#### YOUR ASSIGNMENT:
Pull out every line in the data that has the string "Sverige" in it.

[Saved entries]
┌──

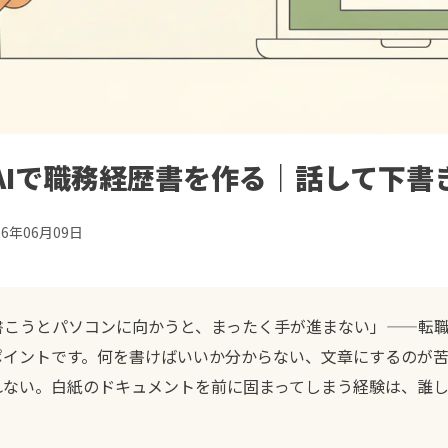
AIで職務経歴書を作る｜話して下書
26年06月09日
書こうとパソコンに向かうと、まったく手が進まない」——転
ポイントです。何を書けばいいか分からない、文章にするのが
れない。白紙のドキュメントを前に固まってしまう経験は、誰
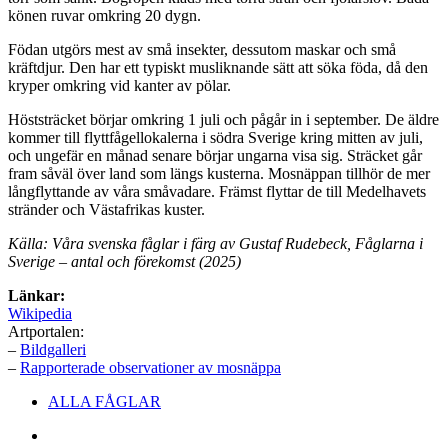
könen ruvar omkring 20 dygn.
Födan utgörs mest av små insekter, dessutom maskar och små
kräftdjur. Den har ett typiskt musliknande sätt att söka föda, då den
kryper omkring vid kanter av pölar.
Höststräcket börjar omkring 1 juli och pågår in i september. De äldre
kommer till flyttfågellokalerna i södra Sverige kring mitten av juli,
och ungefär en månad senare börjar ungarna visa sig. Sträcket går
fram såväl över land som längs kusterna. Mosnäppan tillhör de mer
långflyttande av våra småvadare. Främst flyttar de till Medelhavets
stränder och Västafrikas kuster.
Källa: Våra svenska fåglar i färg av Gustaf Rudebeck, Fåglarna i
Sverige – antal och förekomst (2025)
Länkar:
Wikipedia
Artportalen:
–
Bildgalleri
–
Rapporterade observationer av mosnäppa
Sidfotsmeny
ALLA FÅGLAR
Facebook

└──

#### EXERCISE OUTPUT:
kommer till flyttfågellokalerna i södra Sverige kring mitten av juli,
Sverige – antal och förekomst (2025)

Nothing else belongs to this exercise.